- Gagalba
- Interactive map of Gagalba
- Coordinates: 26°50′28″S 153°03′12″E﻿ / ﻿26.8411°S 153.0533°E
- Country: Australia
- State: Queensland
- LGA: Sunshine Coast Region;
- Location: 11.7 km (7.3 mi) SW of Baringa; 17.5 km (10.9 mi) SW of Caloundra; 32.4 km (20.1 mi) SSE of Nambour; 84.7 km (52.6 mi) N of Brisbane;
- Established: 2019

Government
- • State electorate: Caloundra;
- • Federal division: Fisher;

Area
- • Total: 5.4 km^{2} (2.1 sq mi)
- Time zone: UTC+10:00 (AEST)
- Postcode: 4551
Suburbs around Gagalba
| Banya | Bells Creek | Bells Creek |
| Banya | Gagalba | Bells Creek |
| Coochin Creek | Coochin Creek | Coochin Creek |

= Gagalba, Queensland =

Gagalba is a developing locality in the Sunshine Coast Region, Queensland, Australia. When suburban development is complete, Gagalba will have approximately 6,000 homes with a secondary school and two primary schools.

== History ==
Gagalba is situated in the Gubbi Gubbi (Kabi) traditional Aboriginal country. The name Gagalba means shining place in the Gubbi Gubbi and Butchulla (Badtjala) languages.

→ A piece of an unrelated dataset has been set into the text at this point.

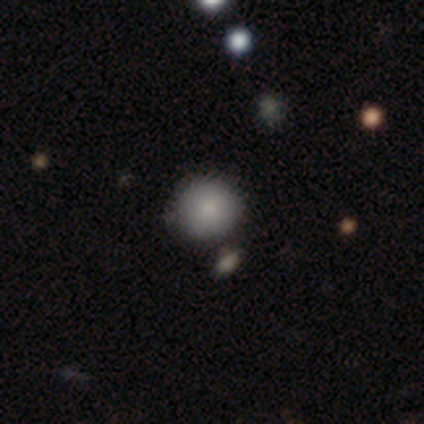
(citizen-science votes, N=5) A smooth galaxy with no disk features (60%) that is round (100%).

Vote fractions:
- Smooth or featured? smooth: 60% / featured or disk: 20% / star or artifact: 20%
- How rounded? round: 100% / in between: 0% / cigar-shaped: 0%
- Merging? none: 75% / merger: 25% / minor disturbance: 0% / major disturbance: 0%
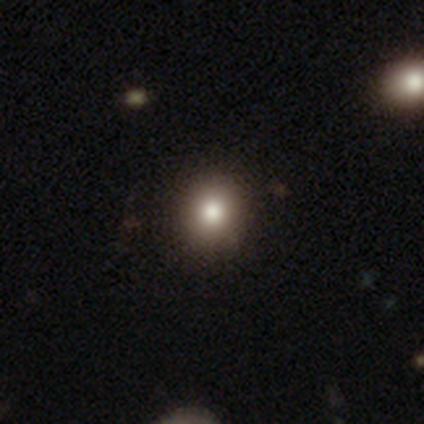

On 14 June 2019, parts of the localities of Bells Creek and Meridan Plains were excised to create the localities of Banya, Corbould Park, Gagalba and Nirimba to accommodate future suburban growth in the Caloundra South Priority Development Area.

== Demographics ==
The population of Gagalba was not separately reported in the 2021 Australian census. It was included in the 2021 census data for its neighbouring locality Bells Creek.

== Education ==
As at 2025, there are no schools in Gagalba. The nearest government primary schools are Nirimba State Primary School in Nirimba to the north and Landsborough State School in Landsborough to the north-west. The nearest government secondary school is Baringa State Secondary College in Baringa to the north.